Task prompt. Among the lines below, take the one holding "रक्त सञ्चार केन्द्र", the one holding "Постановление №528-А от", and all lines between them. Set them down exactly.

Start of The records

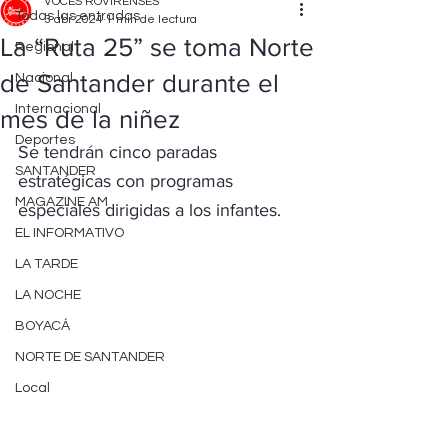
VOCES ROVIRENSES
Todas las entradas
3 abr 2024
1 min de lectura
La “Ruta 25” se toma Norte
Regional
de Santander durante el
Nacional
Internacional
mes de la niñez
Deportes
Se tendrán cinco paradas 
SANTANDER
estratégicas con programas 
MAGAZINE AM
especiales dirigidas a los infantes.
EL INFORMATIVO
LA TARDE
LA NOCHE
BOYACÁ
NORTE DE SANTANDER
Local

End of The records
Start of The records

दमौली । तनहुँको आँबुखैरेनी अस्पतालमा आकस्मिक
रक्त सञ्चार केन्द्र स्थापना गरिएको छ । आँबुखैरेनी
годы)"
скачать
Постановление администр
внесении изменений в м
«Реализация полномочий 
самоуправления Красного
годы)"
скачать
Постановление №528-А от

End of The records

Answer to this exercise.
रक्त सञ्चार केन्द्र स्थापना गरिएको छ । आँबुखैरेनी
годы)"
скачать
Постановление администр
внесении изменений в м
«Реализация полномочий 
самоуправления Красного
годы)"
скачать
Постановление №528-А от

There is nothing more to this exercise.